_EXERCISE DESCRIPTION_
Search the records for the string "accessories", then copy each line where it appears.

[AVAILABLE RECORDS]

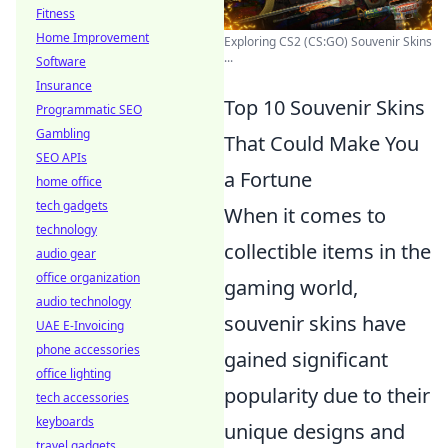
Fitness
Home Improvement
Exploring CS2 (CS:GO) Souvenir Skins
...
Software
Insurance
Top 10 Souvenir Skins
Programmatic SEO
Gambling
That Could Make You
SEO APIs
a Fortune
home office
tech gadgets
When it comes to
technology
collectible items in the
audio gear
office organization
gaming world,
audio technology
souvenir skins have
UAE E-Invoicing
phone accessories
gained significant
office lighting
popularity due to their
tech accessories
keyboards
unique designs and
travel gadgets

[/AVAILABLE RECORDS]

_RESPONSE_
phone accessories
tech accessories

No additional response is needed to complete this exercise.